課題の内容.
念仏と本願を論じた文章を、最後に示された一文に続けて書き継ぎなさい。
--- 抜粋文 ---
還浄された御門徒様の学び跡 |
「原始仏教者が念仏して自身を観、人生を観じている間に、寿命無量を感じ光明無量を感じ、ついには本願を感じたのではないか。然れば本願を感得したのは念仏である。
しかし本願を感得した念仏は、一転してそれ自身を本願の中に見出したのである。
南無阿弥陀仏の念仏こそ本願力回向の念仏であり、大悲の本願の中に南無阿弥陀仏の道を見出すことである」 (金子大榮師)
大経の発起序には次のように説かれています。
唯念大聖 我心念言 今日世尊 住奇独法 今日世雄 住佛所住 今日世眼 住導師行 今日世英 住最勝道 今日天尊 行如来徳 去来現佛 佛々想念 得無今佛 念所佛耶
『仏説無量寿経』 巻上 序分 発起序 出世本懐【3】
現代語訳
「そうです、世尊、わたしが思いますには、世尊は、今日世の中でもっとも尊いものとして、とくにすぐれた禅定に入っておいでになります。また煩悩を断ち悪魔を打ち負かす雄雄しいものとして、佛のさとりの世界そのものに入っておいでになります。また迷いの世界を照らす智慧の眼として人々を導く徳をそなえておいでになります。また世の中でもっとも秀でたものとして、何よりもすぐれた智慧の境地に入っておいでになります。そしてまた、すべての世界でもっとも尊いものとして、如来の徳を行じておいでになります。過去・現在・未来の佛がたは互いに念じあわれるということでありますが、いま世尊もまた仏がたを念じておいでになるに違いありません」
早島鏡正先生によれば、
「去来現佛 佛々想念」されるとは、梵本には《過去・未来・現在の諸々の如来・応供・正等覚者を等随観しておられる》とあり、《等随観する》とは、《繰り返し繰り返し観察する》ことで、《三世の諸仏を佛住という禅定の中で繰り返し正法の世界を憶念する》ことである。すなはち、三世の諸仏がそれによって佛となられた正法の世界に入り、諸仏のこころをこころとする確信を得る」ことだと言われています。
無量寿経には
「《乃往過去久遠無量》のはるかな昔、過去五十三の如来が出現され、そして法蔵菩薩が五劫、十劫のむかし四十八の願を世自在王如来の前で誓われ、いますでに願いを成就され、無量寿佛として、今現に西方においでになる」とあります。
無量寿・無量光のほとけ、阿弥陀仏。
原始念仏者が禅定という境地の中で感得した念仏・本願。
そして過去佛としての原始念仏者。(このようにいってよいかわからぬが)
不可思議無央数劫の昔より変わらない真理・真如・法・正法・仏法・念仏。
--- 提供データ ---
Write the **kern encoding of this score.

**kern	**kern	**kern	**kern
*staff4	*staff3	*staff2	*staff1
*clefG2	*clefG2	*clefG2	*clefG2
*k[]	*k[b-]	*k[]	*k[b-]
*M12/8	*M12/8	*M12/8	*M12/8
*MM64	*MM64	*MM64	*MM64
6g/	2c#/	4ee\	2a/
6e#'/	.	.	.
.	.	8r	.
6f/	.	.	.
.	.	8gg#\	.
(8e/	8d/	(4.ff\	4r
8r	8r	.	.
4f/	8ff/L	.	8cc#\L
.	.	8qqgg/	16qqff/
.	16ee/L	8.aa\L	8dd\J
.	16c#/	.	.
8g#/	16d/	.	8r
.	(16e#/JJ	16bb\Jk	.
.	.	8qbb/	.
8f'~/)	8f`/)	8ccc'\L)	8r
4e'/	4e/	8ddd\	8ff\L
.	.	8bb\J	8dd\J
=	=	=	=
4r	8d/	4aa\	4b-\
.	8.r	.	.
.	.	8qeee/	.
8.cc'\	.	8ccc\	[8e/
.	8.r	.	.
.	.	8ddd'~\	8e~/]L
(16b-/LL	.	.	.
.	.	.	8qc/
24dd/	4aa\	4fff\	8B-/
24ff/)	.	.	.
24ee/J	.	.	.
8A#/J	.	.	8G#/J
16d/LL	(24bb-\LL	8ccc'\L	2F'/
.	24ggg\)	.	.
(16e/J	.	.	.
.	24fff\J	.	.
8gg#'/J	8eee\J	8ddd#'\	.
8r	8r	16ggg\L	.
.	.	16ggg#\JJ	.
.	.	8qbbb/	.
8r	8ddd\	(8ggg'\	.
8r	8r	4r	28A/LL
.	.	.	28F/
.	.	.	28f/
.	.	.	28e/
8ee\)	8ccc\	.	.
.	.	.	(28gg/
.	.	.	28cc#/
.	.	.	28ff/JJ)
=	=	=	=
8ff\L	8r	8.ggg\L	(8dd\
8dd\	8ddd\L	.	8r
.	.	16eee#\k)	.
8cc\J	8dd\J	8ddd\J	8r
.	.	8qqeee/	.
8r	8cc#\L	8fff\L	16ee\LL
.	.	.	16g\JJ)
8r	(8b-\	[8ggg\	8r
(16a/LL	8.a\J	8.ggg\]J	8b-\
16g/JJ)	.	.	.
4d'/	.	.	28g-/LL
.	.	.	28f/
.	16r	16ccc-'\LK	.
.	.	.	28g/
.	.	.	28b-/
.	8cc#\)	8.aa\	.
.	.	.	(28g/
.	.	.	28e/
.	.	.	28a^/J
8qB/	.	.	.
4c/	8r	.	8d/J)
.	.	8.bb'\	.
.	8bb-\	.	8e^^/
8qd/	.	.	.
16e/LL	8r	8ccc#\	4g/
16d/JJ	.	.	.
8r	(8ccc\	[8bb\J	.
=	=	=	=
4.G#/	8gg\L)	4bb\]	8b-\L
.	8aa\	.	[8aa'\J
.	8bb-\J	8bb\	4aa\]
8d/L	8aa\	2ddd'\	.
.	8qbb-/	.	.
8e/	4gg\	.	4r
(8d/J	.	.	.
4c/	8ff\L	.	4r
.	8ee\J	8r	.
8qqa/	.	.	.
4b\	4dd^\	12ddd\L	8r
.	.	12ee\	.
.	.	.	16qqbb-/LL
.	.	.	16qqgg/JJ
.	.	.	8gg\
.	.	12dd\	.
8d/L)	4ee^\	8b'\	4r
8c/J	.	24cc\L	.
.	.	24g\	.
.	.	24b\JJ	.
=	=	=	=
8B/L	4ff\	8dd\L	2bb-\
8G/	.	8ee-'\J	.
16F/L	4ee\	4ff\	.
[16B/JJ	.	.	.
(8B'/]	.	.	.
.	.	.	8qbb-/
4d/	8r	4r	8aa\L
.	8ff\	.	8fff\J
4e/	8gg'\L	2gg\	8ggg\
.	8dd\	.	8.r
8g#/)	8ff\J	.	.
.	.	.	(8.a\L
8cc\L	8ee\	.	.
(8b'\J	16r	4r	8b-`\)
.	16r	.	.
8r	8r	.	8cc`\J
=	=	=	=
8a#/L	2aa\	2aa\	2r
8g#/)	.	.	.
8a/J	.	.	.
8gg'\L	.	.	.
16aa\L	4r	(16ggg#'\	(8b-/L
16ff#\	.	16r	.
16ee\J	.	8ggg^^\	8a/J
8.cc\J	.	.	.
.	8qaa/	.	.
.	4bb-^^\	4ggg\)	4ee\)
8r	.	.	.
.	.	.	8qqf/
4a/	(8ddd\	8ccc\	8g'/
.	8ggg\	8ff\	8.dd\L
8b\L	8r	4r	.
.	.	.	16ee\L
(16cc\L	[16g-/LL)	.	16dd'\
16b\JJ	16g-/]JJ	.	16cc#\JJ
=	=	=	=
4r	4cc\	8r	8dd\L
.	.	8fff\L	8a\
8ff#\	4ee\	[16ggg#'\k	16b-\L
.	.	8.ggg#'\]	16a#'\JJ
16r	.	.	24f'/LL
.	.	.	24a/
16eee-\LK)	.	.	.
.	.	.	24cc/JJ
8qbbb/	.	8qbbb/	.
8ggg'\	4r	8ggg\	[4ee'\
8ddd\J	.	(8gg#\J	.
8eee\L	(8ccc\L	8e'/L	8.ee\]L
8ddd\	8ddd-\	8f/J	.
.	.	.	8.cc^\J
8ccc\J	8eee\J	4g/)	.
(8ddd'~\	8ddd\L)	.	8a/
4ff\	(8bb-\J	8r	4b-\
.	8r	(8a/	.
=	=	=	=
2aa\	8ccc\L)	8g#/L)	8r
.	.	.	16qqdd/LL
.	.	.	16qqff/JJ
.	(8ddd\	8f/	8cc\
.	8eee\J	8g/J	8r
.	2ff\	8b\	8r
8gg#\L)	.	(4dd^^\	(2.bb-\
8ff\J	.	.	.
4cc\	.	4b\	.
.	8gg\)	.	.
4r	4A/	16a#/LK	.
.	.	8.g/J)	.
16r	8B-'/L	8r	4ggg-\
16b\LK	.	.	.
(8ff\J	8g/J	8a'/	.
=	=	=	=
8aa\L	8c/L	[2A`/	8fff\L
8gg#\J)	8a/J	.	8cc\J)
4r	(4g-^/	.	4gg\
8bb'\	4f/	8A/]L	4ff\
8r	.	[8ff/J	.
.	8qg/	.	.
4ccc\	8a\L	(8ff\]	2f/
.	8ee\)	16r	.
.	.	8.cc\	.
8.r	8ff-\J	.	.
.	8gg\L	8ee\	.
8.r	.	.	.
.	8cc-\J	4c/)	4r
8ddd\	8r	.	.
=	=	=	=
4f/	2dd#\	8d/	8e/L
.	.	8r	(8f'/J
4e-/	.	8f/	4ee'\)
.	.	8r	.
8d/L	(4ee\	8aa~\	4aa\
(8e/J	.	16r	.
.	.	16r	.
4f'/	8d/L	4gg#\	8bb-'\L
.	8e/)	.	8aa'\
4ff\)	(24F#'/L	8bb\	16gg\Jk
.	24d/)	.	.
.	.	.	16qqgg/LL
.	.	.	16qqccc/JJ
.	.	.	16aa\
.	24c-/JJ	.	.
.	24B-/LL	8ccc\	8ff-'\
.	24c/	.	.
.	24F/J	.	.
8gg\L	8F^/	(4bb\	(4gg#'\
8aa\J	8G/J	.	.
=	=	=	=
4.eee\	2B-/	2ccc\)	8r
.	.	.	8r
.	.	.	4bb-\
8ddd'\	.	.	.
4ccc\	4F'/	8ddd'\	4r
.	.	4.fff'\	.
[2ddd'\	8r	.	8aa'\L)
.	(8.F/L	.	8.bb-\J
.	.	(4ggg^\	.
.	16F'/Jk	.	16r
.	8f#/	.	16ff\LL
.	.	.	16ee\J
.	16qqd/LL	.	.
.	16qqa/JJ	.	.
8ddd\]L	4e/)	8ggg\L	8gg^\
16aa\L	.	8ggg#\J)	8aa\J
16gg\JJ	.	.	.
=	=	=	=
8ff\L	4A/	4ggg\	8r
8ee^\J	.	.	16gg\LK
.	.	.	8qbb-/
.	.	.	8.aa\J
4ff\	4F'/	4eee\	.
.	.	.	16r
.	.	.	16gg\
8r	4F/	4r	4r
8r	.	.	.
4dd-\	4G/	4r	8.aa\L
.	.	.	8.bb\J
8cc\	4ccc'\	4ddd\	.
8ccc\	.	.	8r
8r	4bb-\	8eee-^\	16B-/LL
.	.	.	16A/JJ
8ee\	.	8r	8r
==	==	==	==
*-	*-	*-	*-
---
--- 提供データ ---
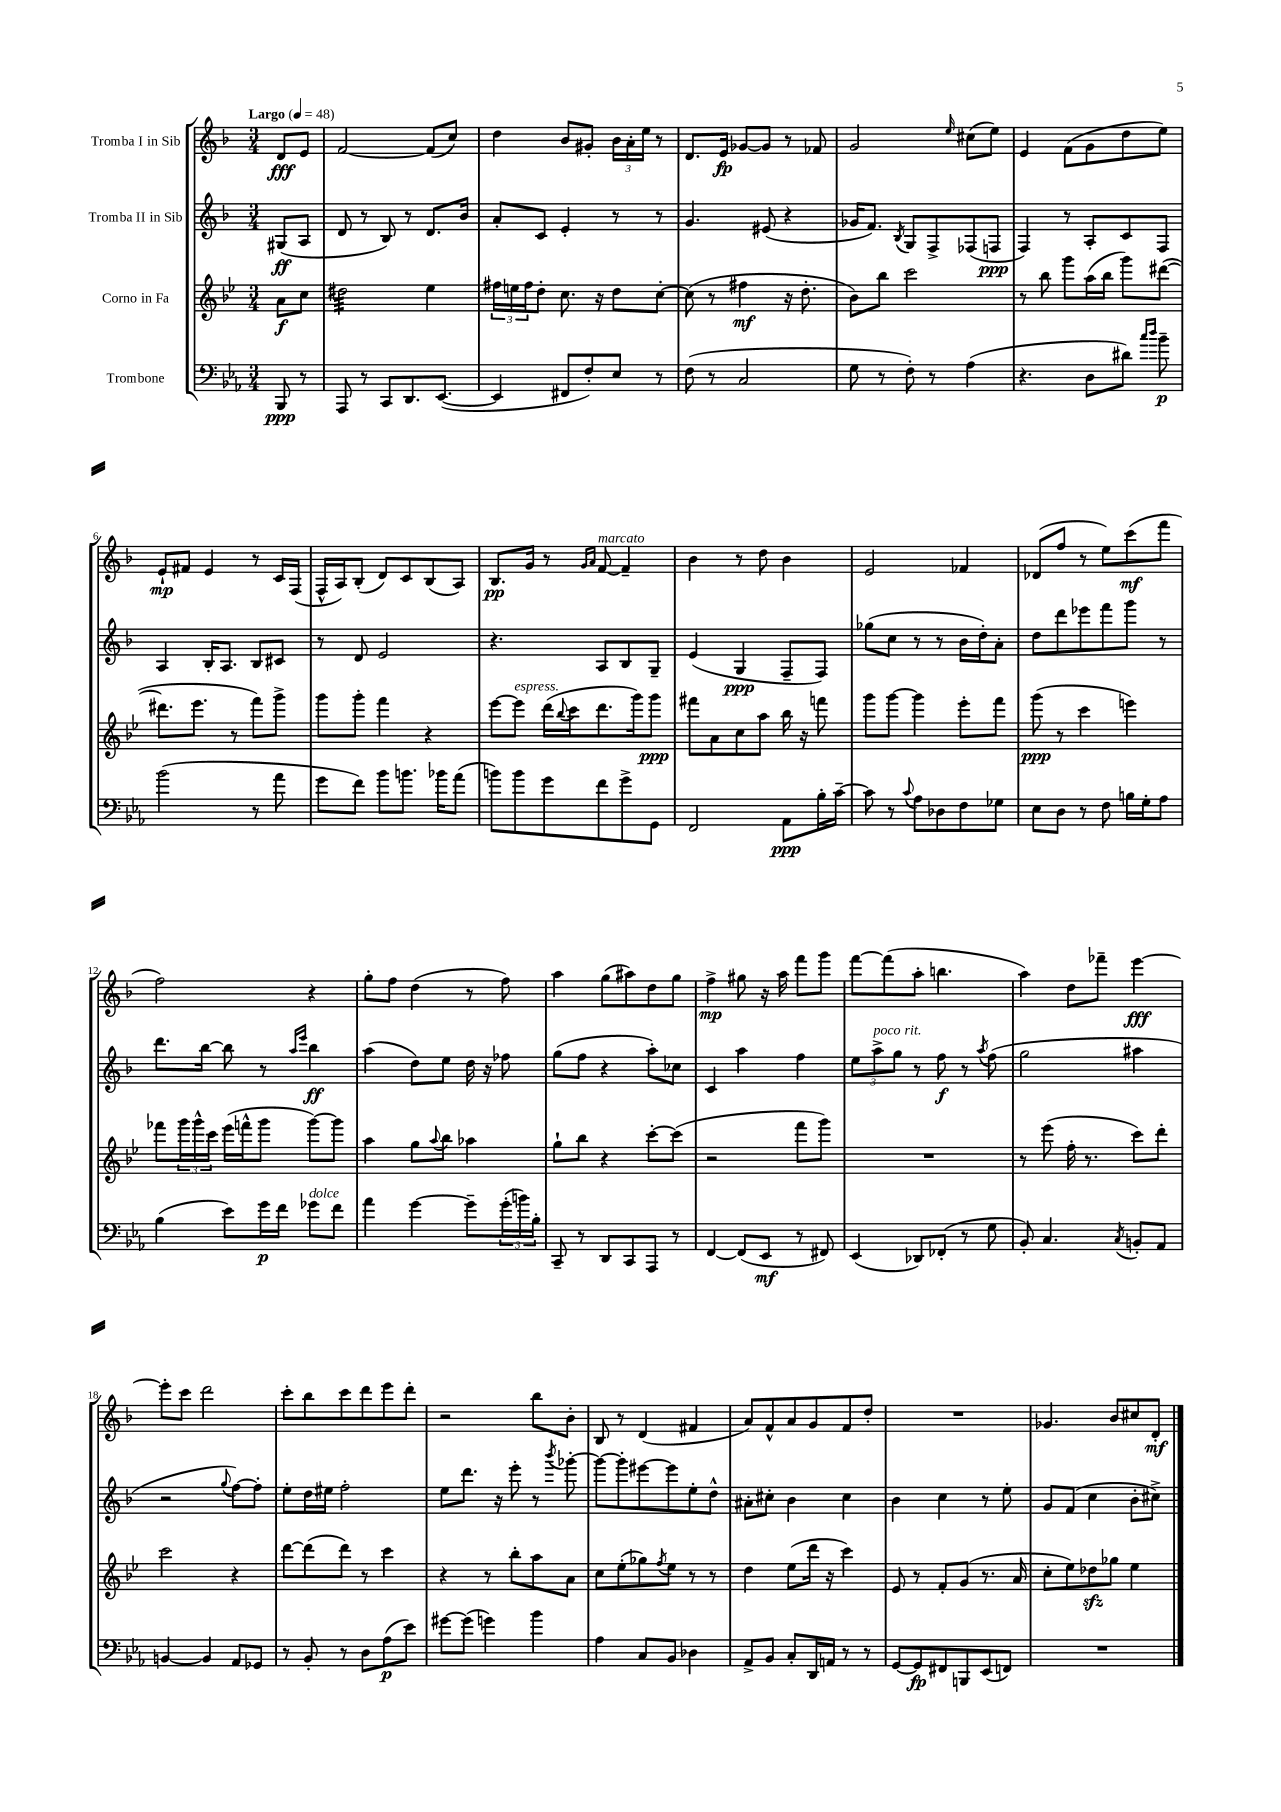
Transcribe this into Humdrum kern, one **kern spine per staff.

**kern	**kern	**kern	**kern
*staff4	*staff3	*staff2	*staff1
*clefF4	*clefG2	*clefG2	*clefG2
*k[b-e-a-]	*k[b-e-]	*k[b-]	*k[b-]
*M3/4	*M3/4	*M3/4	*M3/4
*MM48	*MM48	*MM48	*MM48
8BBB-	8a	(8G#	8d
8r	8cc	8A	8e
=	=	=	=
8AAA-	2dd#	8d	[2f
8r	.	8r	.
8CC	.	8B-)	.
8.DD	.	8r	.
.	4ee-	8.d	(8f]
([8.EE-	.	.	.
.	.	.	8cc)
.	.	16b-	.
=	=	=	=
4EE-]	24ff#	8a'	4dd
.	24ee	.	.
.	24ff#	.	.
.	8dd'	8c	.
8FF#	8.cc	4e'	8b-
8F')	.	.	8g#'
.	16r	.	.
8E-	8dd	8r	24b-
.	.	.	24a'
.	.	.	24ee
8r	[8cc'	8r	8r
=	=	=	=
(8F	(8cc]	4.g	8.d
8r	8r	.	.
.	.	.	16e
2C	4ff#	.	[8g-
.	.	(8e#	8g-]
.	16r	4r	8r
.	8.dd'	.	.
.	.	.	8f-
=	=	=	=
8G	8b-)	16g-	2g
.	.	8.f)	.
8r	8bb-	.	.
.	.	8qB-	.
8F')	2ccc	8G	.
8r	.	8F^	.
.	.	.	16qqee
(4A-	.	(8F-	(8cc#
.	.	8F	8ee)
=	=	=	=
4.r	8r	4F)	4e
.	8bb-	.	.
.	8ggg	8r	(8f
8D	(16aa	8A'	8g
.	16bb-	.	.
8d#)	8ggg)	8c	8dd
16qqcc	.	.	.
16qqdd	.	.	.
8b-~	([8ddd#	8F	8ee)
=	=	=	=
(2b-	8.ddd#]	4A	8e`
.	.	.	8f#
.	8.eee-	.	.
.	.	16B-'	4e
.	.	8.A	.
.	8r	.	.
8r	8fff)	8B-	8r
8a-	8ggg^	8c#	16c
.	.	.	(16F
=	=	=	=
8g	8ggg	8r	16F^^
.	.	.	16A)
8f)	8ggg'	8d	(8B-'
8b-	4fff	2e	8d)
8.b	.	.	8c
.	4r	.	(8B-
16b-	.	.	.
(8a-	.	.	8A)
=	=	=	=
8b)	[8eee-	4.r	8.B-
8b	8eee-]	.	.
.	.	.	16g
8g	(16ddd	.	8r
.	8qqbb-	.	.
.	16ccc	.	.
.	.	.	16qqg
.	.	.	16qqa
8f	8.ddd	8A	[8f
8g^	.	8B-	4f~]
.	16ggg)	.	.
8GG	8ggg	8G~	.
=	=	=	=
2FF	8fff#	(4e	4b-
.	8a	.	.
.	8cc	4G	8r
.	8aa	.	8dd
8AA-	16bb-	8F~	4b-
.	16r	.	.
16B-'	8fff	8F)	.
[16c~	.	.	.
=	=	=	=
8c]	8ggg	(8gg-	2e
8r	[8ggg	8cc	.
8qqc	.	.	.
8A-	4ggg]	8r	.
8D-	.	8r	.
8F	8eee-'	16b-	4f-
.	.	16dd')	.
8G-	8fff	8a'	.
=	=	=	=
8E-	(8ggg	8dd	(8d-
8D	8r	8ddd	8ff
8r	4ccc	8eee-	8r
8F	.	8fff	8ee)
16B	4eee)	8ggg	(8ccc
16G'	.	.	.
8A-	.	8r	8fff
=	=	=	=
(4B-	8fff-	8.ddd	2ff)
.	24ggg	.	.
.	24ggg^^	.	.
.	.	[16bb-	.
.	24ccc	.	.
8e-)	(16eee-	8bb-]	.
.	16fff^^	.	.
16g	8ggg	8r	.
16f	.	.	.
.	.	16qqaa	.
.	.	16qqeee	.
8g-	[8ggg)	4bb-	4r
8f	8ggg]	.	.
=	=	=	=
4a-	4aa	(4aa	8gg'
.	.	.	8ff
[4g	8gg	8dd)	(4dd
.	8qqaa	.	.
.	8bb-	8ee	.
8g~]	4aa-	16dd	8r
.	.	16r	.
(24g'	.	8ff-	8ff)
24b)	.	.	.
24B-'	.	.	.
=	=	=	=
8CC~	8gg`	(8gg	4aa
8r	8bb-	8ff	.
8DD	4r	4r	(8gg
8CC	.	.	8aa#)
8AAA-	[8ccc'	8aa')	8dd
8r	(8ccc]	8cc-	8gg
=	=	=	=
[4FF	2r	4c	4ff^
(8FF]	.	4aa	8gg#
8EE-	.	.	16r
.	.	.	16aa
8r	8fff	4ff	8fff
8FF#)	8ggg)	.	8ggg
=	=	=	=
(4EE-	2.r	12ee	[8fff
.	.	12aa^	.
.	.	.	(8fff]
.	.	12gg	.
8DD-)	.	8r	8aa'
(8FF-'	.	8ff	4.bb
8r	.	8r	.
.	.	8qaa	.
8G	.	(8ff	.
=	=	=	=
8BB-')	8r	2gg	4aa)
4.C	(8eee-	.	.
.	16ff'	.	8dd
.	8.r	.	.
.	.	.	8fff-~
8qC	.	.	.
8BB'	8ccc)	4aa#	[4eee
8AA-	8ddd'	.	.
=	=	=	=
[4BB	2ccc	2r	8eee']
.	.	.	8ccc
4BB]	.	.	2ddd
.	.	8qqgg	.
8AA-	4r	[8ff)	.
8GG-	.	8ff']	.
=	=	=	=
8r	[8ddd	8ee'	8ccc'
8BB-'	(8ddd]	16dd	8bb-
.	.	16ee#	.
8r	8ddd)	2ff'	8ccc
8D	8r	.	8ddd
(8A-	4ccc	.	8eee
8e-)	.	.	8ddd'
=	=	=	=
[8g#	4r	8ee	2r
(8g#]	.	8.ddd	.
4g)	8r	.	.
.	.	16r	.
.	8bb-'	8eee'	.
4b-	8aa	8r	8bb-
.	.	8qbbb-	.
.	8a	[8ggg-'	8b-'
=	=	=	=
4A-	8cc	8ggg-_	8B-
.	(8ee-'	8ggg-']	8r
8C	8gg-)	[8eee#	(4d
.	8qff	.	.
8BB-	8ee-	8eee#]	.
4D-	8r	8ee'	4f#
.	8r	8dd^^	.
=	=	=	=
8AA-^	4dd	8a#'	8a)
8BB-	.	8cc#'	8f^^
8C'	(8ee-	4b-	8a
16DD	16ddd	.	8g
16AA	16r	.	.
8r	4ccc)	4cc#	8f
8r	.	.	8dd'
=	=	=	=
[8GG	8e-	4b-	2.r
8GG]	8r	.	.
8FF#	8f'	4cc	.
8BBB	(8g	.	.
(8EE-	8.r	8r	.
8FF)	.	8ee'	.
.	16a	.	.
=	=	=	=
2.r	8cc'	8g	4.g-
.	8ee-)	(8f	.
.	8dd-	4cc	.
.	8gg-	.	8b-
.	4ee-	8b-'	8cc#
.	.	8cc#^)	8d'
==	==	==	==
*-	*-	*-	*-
---
本問の解答.
「大行とは佛の御名を称することなり。この行はあらゆる善をおさめ、あらゆる功徳をそなえ、すみやかに衆生に功徳を円満させる真如一実の功徳が満ちた法である。ゆえに大行となづく」と言いきられた親鸞聖人。
曽我量深先生は次のように言われています。
「つまり仏教三千年の歴史は『大無量寿経』流伝の歴史である。念仏の歴史の中に『大無量寿経』というものが段々完成してきたのである。
『大無量寿経』というものは、念仏の歴史、念仏のほうが『大無量寿経』よりも根本的である。
はじめに『名号』があった。
すなはち『大無量寿経』に先立って『名号』があった。
さうして本願があって『大無量寿経』があった」
「弥陀の誓願不思議にたすけられまいらせて…」歎異抄第一条にはこのように書き出だされています。その誓願に揺さぶり動かされてほとばしりでる念仏は、わが声にしてわが声にあらずといえましょう。
大峯 顕先生は著書(教学シリーズbT「今日の宗教の可能性」本願寺)で次
のように言われています。
「誓願の不思議を信ずることと、名号の不思議を信ずることとは別じゃない。なぜなら阿弥陀仏が十方の衆生を救うということは、なにによって救おうというのかというと、名号によって救おうとした。南無阿弥陀仏の名号によって救おうとした、それが本願です。本願というものの実体です。いったい、本願といっても、それは名号というものを介さないことには私たちにつながる道はありません。阿弥陀さんの本願というような形もないものにどっちを向いてつながるのか。つながることはできはしません。
本願のことを心でいろいろ考えたから、我々はそれにつながるというようなことではないのです。我々はもっと具体的なものによってつながるのです。
具体的なものとはなにかというと、南無阿弥陀仏をとなえるということです。わたしの口をついて出るところの称名念仏、それは私の言葉ではなくて、仏の言葉です。仏が言葉になってわたしの口のところにきている。…」
「南無阿弥陀仏というのは、仏自身が自分を言っている言葉なのです。その仏の名乗りが、私に反響しているのを南無阿弥陀仏の称名といいます。私の方からいくら呼んだところで、仏さんにはとどきません。名号は仏の方から私を呼んでいる言葉なのです。
『はじめに言葉ありき』 ヨハネ福音書
『はじめに名号があった』 金子大榮師
ここでは言葉は、人の生活の道具ではなく、人間の思惟の境界を超える深い神秘、智慧の深淵に私たちを包みこんでいまます」
まだむつかしいが、お念仏のおいわれがおぼろげながらわかるような気がしている
中村 元「原始仏教」
奈良康明「釈尊との対話」
仏の功徳と名号の関係について、少し補足引用します。
律宗の用欽 元照の弟子なり のいはく、「いまもしわが心口をもつて一仏の嘉号を称念すれば、すなはち因より果に至るまで、無量の功徳具足せざることなし」と。以上
『顕浄土真実教行証文類』 行文類二 大行釈 引文【57】
意訳▼
律宗の用欽がいっている。
「今もし、弥陀一仏の尊い名号を心に念じ口に称えれば、その仏の因位から果位に至るまでの無量の功徳がこの身にすべてそなわるのである」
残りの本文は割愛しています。